-- Problems to solve --
**a)** Decide whether each statement below agrees with the fireworks article. Answer yes or no for each and quote the deciding words.
(i) Sainsbury's chose not to sell fireworks to its customers this year.
(ii) Aldi stopped selling fireworks altogether.
(iii) The writer says that about half of all dogs are fearful of loud noises.
**b)** Carry on the fireworks article from its final sentence.

-- Document text --

——————————

This time 10 years ago, I was getting really excited – despite being poorly – about travelling to Lewes, which is widely regarded as one of the best places in the country to celebrate Bonfire Night. I loved fireworks and I made the annual pilgrimage to Sussex for several years during my twenties, and considered it well worth the effort.
Friends from that time in my life would probably be surprised at my turnaround, but this year I warmly welcomed the news that Sainsbury’s decided not to sell fireworks to its customers, while Aldi, Asda and Morrisons have offered customers low-noise fireworks in the run up to Guy Fawkes Night.
The thing is, I grew up a bit and became less of a selfish jerk. I realised how much fireworks affected animals, young children and the elderly, and people with phobias or PTSD. I became a dog owner and saw first-hand how fireworks in neighbours’ gardens can terrify pets, even if you take all the steps you can to calm them, including distracting them with the television, giving them tablets or dressing them in a ‘Thundershirt’.
Around 40-45 percent of dogs are fearful of loud noises such as fireworks. I was angered by the many comments I read online by people who suggested that owners need to ‘train their dogs better so they are not afraid’. If only it was as simple as that!
People who don’t have pets of their own are likely to have seen footage on the news or on social media of animals trembling with fear and I don’t understand how people who see this and still refuse to adapt their behaviour can be so heartless. [Chris Raymont: “People shouldn’t stop celebrating a tradition all because it upsets a few animals and kids.” Helen Ellesse Jayne Head: “You having a dog shouldn’t ruin it for everyone else.”]
Animals can suffer psychologically, as they don’t understand what’s causing the loud bangs and bright flashes, and physically as many attempt to run away from or hide from them. This week it was revealed that a puppy died of a heart attack after being frightened by fireworks – all for the sake of humans’ amusement.
It’s even scarier for the farm animals and wildlife who don’t have any source of comfort. The keyboard warriors have argued it’s just like natural thunder, but even if that’s the case, it’s still causing distress and it’s unnecessary. Have you seen the video of the baby barn owl who’s scared of the storm? Poor little thing. As if life for wildlife isn’t hard enough.

——————————

-- Data provided --
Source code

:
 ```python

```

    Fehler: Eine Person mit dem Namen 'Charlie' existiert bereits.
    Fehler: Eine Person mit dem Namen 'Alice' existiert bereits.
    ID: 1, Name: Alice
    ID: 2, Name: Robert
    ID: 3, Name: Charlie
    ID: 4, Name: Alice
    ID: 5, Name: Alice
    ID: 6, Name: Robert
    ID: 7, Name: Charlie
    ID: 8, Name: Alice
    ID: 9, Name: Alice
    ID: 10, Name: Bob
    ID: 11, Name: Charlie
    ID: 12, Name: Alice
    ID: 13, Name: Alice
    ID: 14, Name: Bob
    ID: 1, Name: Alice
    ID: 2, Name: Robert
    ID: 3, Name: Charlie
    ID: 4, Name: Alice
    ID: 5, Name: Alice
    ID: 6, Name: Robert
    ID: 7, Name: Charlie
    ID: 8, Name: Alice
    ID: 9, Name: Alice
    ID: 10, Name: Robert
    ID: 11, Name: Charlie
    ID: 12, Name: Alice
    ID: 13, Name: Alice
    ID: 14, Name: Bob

——————————

-- Answers for the tasks --
**a)**
(i) Yes: "Sainsbury’s decided not to sell fireworks to its customers"
(ii) No: "Aldi, Asda and Morrisons have offered customers low-noise fireworks"
(iii) No: "Around 40-45 percent of dogs are fearful of loud noises such as fireworks."

**b)**
And it’s not just for one or two nights a year – I’ve had neighbours setting off fireworks any time from barely dark to well past bedtime (even after 11pm, when it’s against the law), any day from late October to early January.
Firework debris is strewn across the local parks because people don’t bother returning to clear up after themselves. At best, it’s littering; at worst, fireworks can cause environmental damage through fires and the release of poisonous chemicals and particle-laden smoke.
Sadly, many people just can’t be trusted to use these explosives safely and responsibly. In England last year, more than 4,400 people attended A&E because of an injury caused by a firework.
I think one day in the not too distant future, the use of fireworks will literally fizzle out, and we will enjoy less environmentally damaging, more socially responsible forms of entertainment using lights and technology.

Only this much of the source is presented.